ESTRATTO DEL TESTO |
____________

Particolarmente attuale e delicato è il compito dei vescovi nei territori di missione, impegnati, come i primi apostoli e i vescovi dell’inizio del Medioevo, nella cosiddetta “evangelizzazione primaria”. È proprio a questa categoria ecclesiale che papa Francesco ha dedicato la sua udienza di stamattina.
I presuli sono stati ricevuti nella Sala Clementina, nell’ambito di uno speciale seminario di aggiornamento loro riservato, promosso dalla Congregazione per l’Evangelizzazione dei Popoli, il cui prefetto, cardinale Ferdinando Filoni, ha introdotto l’incontro, rivolgendo il suo indirizzo di saluto al Santo Padre.
Ogni vescovo, ha spiegato il Pontefice, è una sorta di “vicario del «Pastore grande delle pecore» (cfr Eb 13,20)”, ovvero Gesù Cristo, ed è “chiamato a manifestare con la vita e il ministero episcopale la paternità di Dio, la bontà, la sollecitudine, la misericordia, la dolcezza e insieme l’autorevolezza di Cristo, venuto per dare la vita e per fare di tutti gli uomini una sola famiglia, riconciliata nell’amore del Padre”.
Vivendo la speciale vocazione ad operare nei “territori di missione”, i vescovi ‘di frontiera’ hanno “il grande privilegio e al tempo stesso la responsabilità di essere in prima fila nell’evangelizzazione”. Come il “Buon Pastore”, sono invitati a “curare il gregge e andare in cerca delle pecore, specialmente di quelle lontane o smarrite” ma anche ad aiutare i battezzati “non praticanti” o “tiepidi” a “crescere nella fede” e a riscoprire “la gioia della fede e una fecondità evangelizzatrice”.
Ai presuli, il Papa ha ricordato la presenza nei territori di missione di molti “laici” che, “immersi in un mondo segnato da contraddizioni e ingiustizie”, si rendono comunque “disponibili a cercare il Signore e a rendergli testimonianza” e meritano l’incoraggiamento del vescovo.

____________

DATI ESTRATTI |
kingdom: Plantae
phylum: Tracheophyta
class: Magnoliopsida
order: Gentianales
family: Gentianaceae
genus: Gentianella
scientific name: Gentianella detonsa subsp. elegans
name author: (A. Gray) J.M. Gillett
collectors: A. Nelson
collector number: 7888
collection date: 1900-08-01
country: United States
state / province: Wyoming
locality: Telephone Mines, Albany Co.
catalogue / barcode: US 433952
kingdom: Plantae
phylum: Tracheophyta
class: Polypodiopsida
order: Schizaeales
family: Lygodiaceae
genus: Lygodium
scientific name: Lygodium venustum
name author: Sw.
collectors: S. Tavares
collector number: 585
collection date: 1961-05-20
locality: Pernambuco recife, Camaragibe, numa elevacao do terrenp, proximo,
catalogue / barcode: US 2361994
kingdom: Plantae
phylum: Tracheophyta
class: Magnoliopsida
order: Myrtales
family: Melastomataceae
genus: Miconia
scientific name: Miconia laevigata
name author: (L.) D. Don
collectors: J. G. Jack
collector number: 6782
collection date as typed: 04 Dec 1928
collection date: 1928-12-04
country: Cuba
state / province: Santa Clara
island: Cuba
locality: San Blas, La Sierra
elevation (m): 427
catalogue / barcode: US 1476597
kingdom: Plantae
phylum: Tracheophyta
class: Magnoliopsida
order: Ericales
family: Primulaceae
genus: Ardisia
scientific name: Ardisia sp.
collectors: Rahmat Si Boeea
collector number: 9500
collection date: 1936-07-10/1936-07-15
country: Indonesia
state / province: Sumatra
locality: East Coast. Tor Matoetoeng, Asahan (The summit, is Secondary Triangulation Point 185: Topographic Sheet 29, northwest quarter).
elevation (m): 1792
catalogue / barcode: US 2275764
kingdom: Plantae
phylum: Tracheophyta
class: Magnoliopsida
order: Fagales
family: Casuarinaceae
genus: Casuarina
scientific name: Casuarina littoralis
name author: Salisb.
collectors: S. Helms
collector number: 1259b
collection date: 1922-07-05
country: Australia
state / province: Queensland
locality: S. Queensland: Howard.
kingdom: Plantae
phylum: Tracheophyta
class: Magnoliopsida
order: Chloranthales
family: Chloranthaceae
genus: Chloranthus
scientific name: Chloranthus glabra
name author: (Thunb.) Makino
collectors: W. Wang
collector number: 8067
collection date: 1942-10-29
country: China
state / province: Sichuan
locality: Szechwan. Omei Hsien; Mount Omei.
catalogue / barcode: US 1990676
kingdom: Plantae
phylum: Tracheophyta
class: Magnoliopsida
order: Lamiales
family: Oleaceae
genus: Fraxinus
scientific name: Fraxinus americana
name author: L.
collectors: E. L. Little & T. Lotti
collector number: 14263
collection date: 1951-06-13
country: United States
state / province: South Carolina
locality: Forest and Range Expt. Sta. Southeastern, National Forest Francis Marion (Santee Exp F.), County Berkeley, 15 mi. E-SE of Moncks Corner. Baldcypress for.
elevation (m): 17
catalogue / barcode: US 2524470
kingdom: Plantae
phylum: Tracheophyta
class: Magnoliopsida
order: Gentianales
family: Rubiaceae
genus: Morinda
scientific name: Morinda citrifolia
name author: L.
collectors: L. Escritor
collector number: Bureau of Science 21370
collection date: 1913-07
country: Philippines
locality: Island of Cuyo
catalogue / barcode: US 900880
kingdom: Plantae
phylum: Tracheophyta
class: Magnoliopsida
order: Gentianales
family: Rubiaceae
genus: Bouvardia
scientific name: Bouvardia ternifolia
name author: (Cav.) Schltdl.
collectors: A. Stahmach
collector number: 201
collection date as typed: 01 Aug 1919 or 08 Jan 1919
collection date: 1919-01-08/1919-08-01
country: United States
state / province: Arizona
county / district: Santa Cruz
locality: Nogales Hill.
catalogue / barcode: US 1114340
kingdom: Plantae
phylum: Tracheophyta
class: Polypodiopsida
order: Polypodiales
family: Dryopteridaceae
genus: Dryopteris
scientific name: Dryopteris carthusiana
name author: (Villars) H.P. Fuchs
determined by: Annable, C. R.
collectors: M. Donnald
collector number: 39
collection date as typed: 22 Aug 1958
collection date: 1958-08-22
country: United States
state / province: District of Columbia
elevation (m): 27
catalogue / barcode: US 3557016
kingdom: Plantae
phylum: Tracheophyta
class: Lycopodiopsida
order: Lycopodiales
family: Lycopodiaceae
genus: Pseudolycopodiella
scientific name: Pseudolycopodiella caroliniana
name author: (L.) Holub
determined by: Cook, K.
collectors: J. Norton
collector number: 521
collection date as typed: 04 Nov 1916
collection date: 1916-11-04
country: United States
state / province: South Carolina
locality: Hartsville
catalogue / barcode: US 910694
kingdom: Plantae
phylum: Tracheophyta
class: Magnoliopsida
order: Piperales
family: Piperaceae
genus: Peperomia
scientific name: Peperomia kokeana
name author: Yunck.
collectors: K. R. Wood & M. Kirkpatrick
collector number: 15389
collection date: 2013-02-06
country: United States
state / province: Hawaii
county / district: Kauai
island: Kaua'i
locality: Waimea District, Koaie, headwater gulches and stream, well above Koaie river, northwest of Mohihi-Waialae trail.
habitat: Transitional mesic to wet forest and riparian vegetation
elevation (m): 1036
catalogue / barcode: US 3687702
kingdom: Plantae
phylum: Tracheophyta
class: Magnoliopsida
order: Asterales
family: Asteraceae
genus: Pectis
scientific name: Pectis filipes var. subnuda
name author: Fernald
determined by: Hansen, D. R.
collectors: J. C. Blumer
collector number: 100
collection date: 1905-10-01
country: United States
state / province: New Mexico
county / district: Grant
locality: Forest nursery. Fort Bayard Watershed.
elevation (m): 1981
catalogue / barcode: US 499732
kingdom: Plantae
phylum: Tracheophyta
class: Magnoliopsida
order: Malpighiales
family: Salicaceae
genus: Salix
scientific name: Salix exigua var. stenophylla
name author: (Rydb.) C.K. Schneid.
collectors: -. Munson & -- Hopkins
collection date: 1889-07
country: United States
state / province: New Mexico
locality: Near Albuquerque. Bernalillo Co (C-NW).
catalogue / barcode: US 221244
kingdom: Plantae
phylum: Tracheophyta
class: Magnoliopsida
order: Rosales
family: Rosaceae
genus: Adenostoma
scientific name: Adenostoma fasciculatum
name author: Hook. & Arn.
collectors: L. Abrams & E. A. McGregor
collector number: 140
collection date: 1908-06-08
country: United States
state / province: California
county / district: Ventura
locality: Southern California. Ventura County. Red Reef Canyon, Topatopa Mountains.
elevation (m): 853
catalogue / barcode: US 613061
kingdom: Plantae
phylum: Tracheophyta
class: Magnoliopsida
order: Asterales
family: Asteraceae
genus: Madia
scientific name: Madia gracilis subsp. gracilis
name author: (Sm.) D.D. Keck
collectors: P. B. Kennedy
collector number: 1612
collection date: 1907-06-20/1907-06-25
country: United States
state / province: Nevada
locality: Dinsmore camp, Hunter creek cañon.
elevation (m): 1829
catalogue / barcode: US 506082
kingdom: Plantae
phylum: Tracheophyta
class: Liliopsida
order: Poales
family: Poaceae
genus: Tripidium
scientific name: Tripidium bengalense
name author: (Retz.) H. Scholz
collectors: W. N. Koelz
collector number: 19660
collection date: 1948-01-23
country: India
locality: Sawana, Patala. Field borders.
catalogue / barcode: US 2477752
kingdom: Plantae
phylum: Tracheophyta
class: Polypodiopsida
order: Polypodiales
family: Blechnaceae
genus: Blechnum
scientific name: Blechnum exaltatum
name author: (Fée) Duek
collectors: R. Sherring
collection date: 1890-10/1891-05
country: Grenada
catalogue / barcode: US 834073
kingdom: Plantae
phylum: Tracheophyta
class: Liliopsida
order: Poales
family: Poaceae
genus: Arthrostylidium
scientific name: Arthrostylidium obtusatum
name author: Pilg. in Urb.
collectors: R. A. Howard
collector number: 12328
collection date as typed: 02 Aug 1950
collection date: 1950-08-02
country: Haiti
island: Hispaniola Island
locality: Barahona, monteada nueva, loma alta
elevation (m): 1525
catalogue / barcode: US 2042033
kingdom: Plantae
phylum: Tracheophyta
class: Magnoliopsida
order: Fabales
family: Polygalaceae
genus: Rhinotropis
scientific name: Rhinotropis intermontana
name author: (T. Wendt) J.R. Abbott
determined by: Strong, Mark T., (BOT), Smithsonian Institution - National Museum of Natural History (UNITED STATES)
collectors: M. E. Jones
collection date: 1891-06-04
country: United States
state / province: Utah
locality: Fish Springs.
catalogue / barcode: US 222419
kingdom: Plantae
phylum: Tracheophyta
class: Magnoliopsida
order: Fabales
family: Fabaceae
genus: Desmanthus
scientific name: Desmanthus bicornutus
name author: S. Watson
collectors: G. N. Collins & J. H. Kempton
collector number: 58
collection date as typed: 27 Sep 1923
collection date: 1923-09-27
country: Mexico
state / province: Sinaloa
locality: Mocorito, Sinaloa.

____________

DETTAGLI DEL PROBLEMA | Nel testo sull'udienza di papa Francesco ai vescovi dei territori di missione, in quale sala sono stati ricevuti i presuli? I record provengono da una fonte diversa.

RISPOSTA ALL'ESERCIZIO | Nella Sala Clementina.